It's quiet in the house. I'm up late and everyone else is asleep. In seven hours, I'll be in prep for exploratory surgery on my hip. I've had trouble with it for the past ten years and since no one can seem to fix it, this seems the logical next step. I'm a little anxious. I just finished revisions on a story and need to complete another which is 3/4 of the way done and start on a third. I worry that the pain meds are going to knock me out for days and cause me to be non-productive (I don't care if it's a word or not, that's not the point.)
I'm not worried about the outcome. I'm not worried that they won't find anything. I'm not worried they'll find something. I can't worry about that stuff. It's out of my hands now. Either they will or they won't and either way I'll be in pain for days. Do I hope they'll find something they can fix? Hell, yeah. Am I going to go all-in on this surgery being the cure for pain that has plagued me for ten years? Meh. I'll be happy if it does and not shocked if it doesn't.
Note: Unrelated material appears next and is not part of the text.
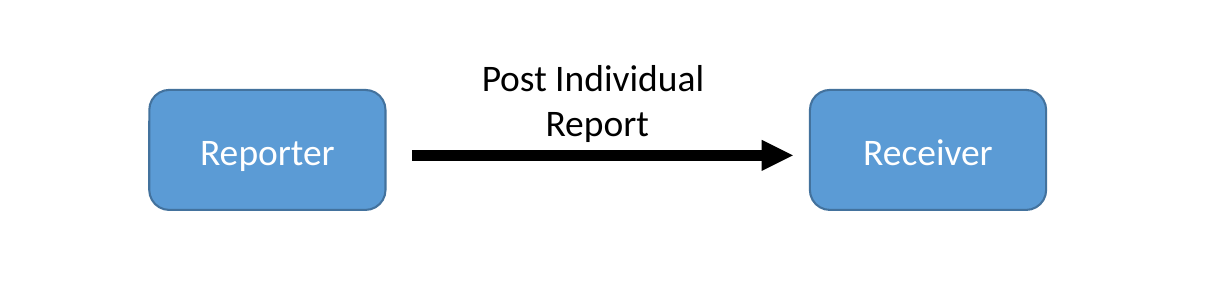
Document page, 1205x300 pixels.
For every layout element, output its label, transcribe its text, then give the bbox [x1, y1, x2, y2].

text_box Receiver [808, 88, 1048, 211]
text_box Post Individual Report [449, 46, 745, 152]
text_box Reporter [148, 88, 387, 211]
So instead of worrying about the results, I'm worried about my writing. Did I mention my debut book just hit the shelves? That RWA National conference is at the end of July? That I want to continue to write and finish these books that are driving me nuts? So I'm awake and wondering if I should spend the night writing. It will probably be more coherent than what I'll be able to put together over the next couple of days. But I have to wake up in 5-1/2 hours. Granted I'll be asleep most of the morning. :)
Outpatient surgery, crutches for a while after, physical therapy starts Tuesday. Maybe this time I'll ride the dragon. See you all on the other side.